EXERCISE DESCRIPTION> Repeat the lines from the one containing "html: none ->" through the end of the listing exactly, both ends included. Do not carry over any pictures.

PROVIDED DATA>
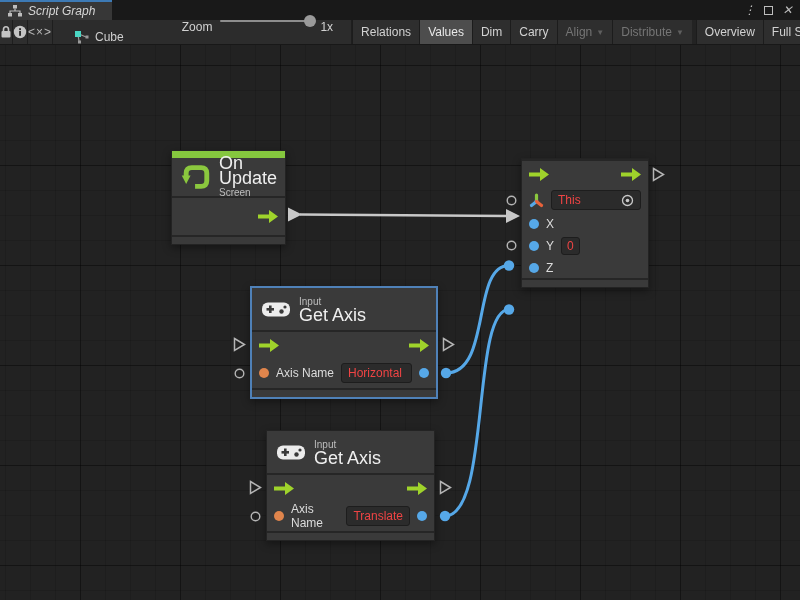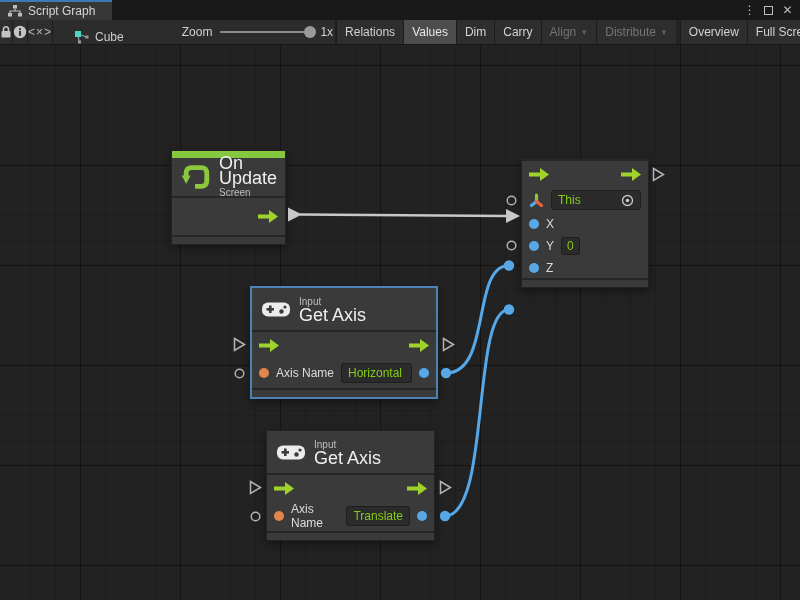"Script Graph" .tabbar { font-style: none -> italic }
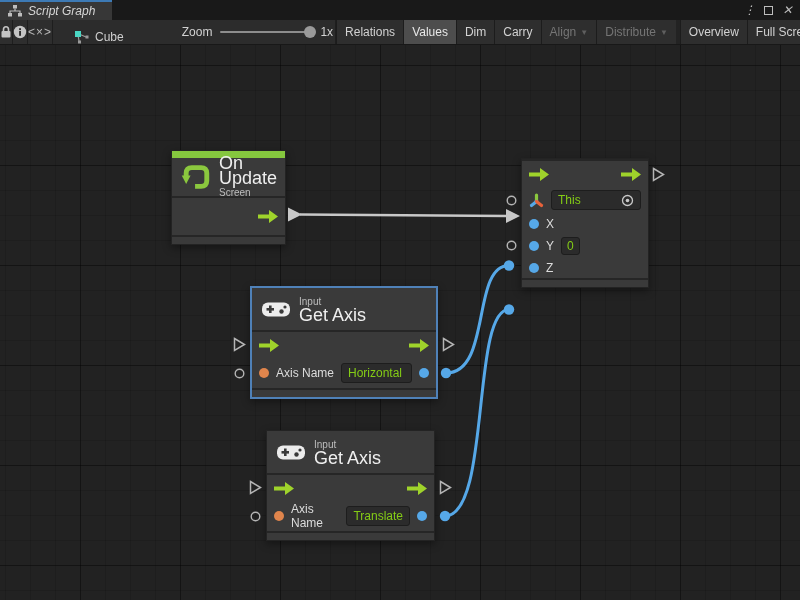"Zoom" .zoom-group { align-items: center -> none; padding-right: 2px -> 18px }
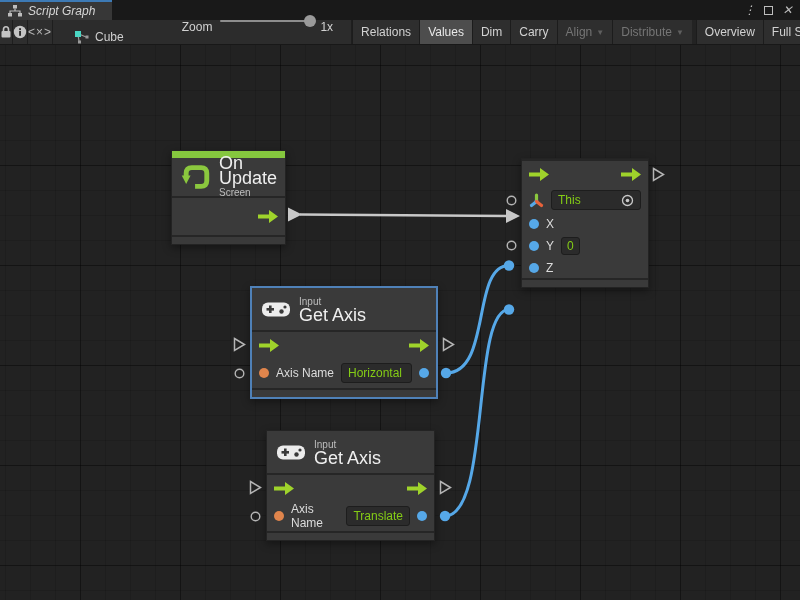"This" .field { color: #84cc16 -> #ef4444 }
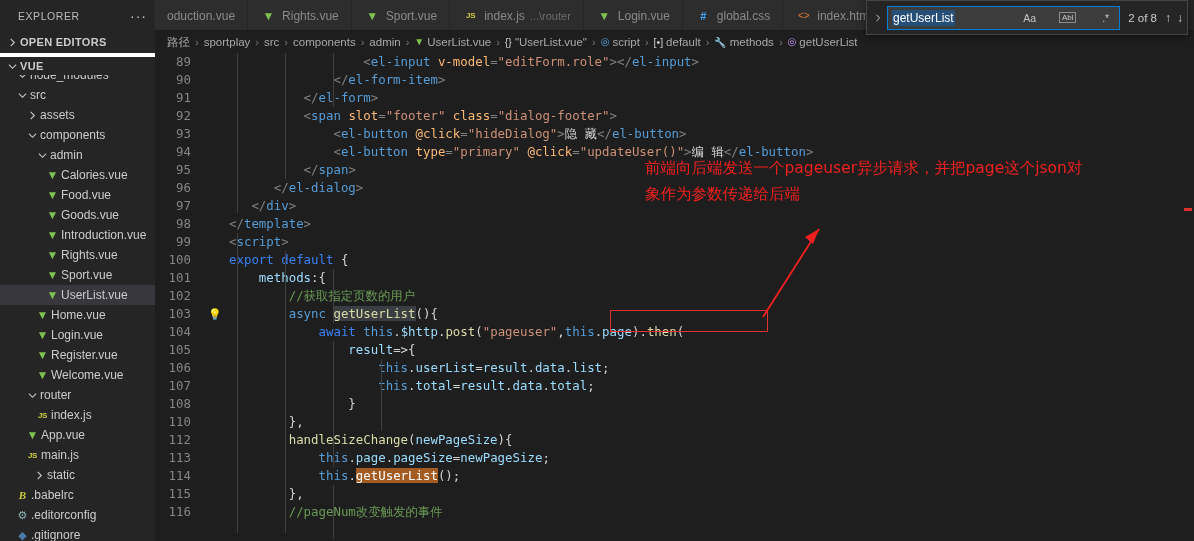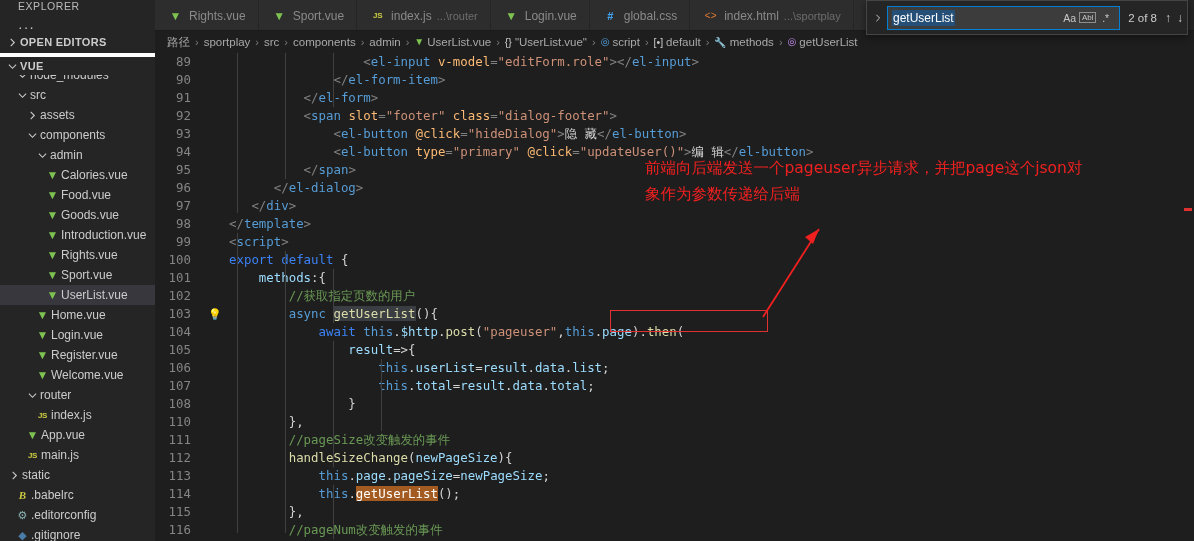"EXPLORER" .explorer-header { align-items: none -> center; flex-direction: column -> none }
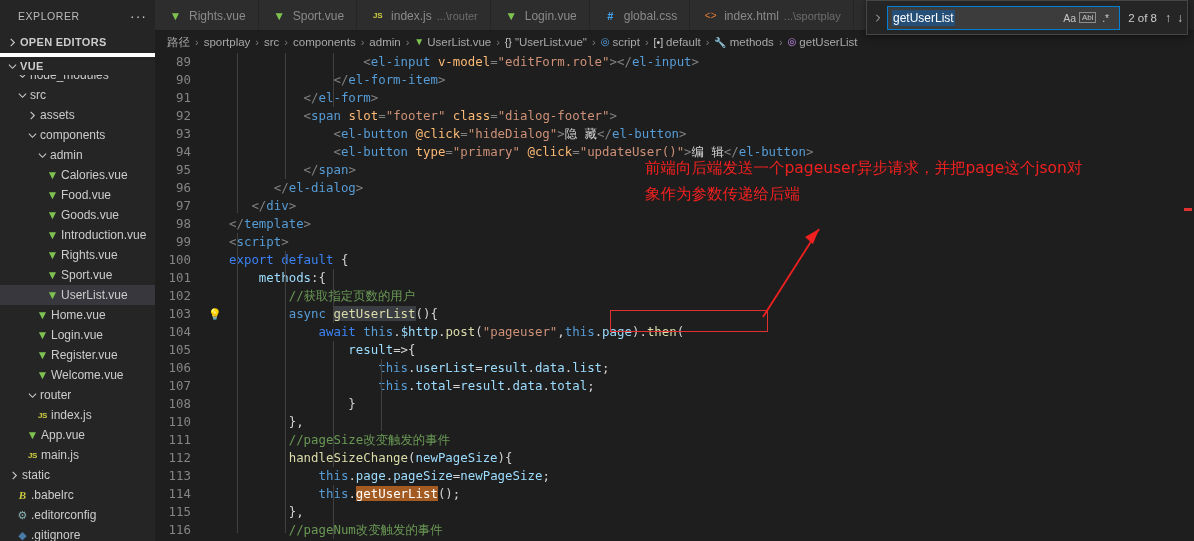"oduction.vue" div.tab { html: none -> <div> <span>oduction.vue</span> </div> }
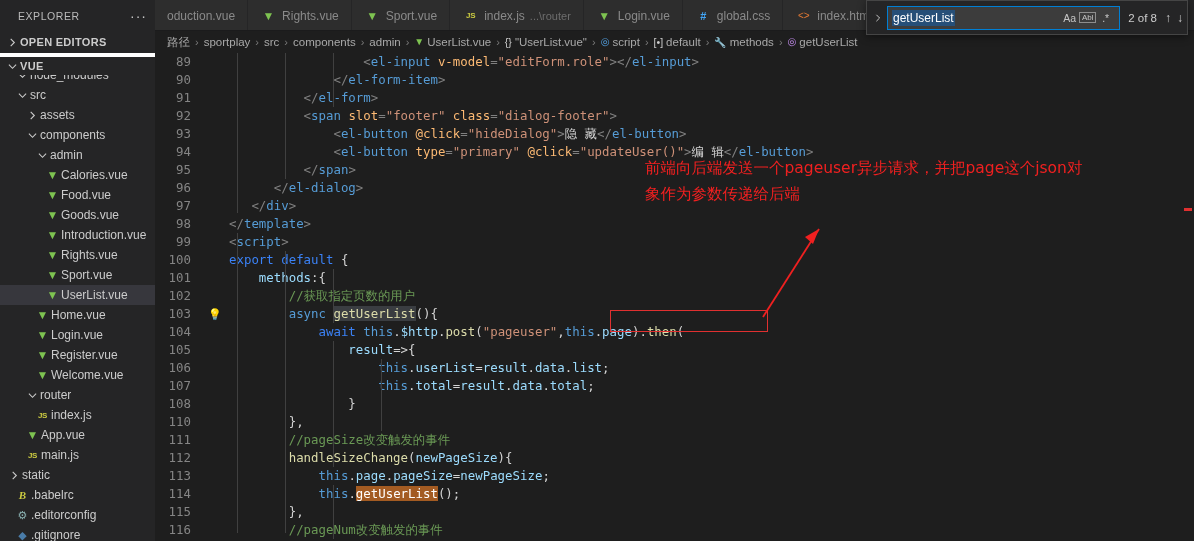"Aa" .find-opts { gap: 0 -> 20px }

SOLUTION TO THE PROBLEM>
"oduction.vue" div.tab { html: none -> <div> <span>oduction.vue</span> </div> }
"Aa" .find-opts { gap: 0 -> 20px }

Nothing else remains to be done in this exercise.